REQUIREMENT: In the items below, swap "Aikido Security" for "Aikido" everywhere it appears, and rewrite the text with nothing else changed. Leave the pictures out of your answer.

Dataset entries
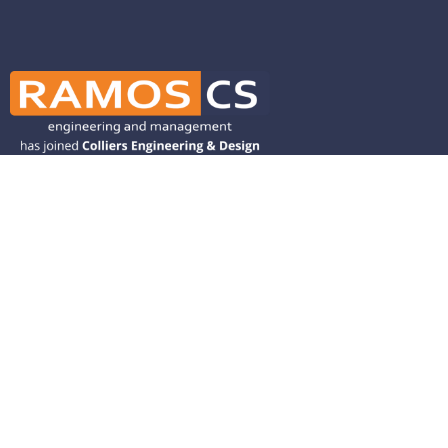
Ramos CS is committed to advancing
mobility by helping deliver transit,
transportation, and infrastructure
solutions throughout the Western
United States and is dedicated to
helping our clients deliver their projects
from concept to closeout.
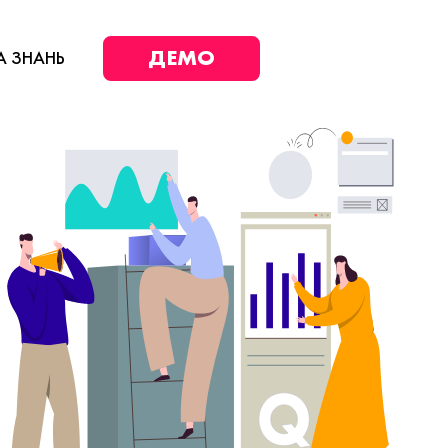
ДЕМО
А ЗНАНЬ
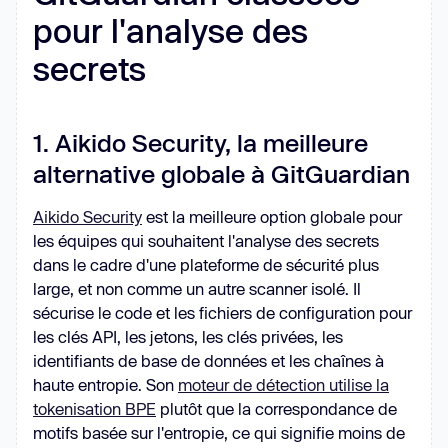
pour l'analyse des
secrets
1. Aikido Security, la meilleure
alternative globale à GitGuardian
Aikido Security
est la meilleure option globale pour
les équipes qui souhaitent l'analyse des secrets
dans le cadre d'une plateforme de sécurité plus
large, et non comme un autre scanner isolé. Il
sécurise le code et les fichiers de configuration pour
les clés API, les jetons, les clés privées, les
identifiants de base de données et les chaînes à
haute entropie. Son
moteur de détection utilise la
tokenisation BPE
plutôt que la correspondance de
motifs basée sur l'entropie, ce qui signifie moins de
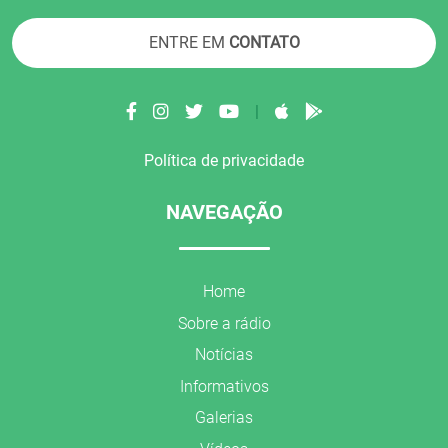
ENTRE EM
CONTATO
|
Política de privacidade
NAVEGAÇÃO
Home
Sobre a rádio
Notícias
Informativos
Galerias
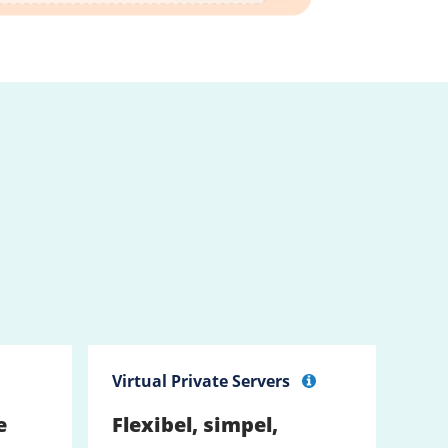
Virtual Private Servers
e
Flexibel, simpel,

ANSWER FOR THIS EXERCISE:
Ramos CS is committed to advancing
mobility by helping deliver transit,
transportation, and infrastructure
solutions throughout the Western
United States and is dedicated to
helping our clients deliver their projects
from concept to closeout.
ДЕМО
А ЗНАНЬ
pour l'analyse des
secrets
1. Aikido, la meilleure
alternative globale à GitGuardian
Aikido
est la meilleure option globale pour
les équipes qui souhaitent l'analyse des secrets
dans le cadre d'une plateforme de sécurité plus
large, et non comme un autre scanner isolé. Il
sécurise le code et les fichiers de configuration pour
les clés API, les jetons, les clés privées, les
identifiants de base de données et les chaînes à
haute entropie. Son
moteur de détection utilise la
tokenisation BPE
plutôt que la correspondance de
motifs basée sur l'entropie, ce qui signifie moins de
ENTRE EM
CONTATO
|
Política de privacidade
NAVEGAÇÃO
Home
Sobre a rádio
Notícias
Informativos
Galerias
Virtual Private Servers
e
Flexibel, simpel,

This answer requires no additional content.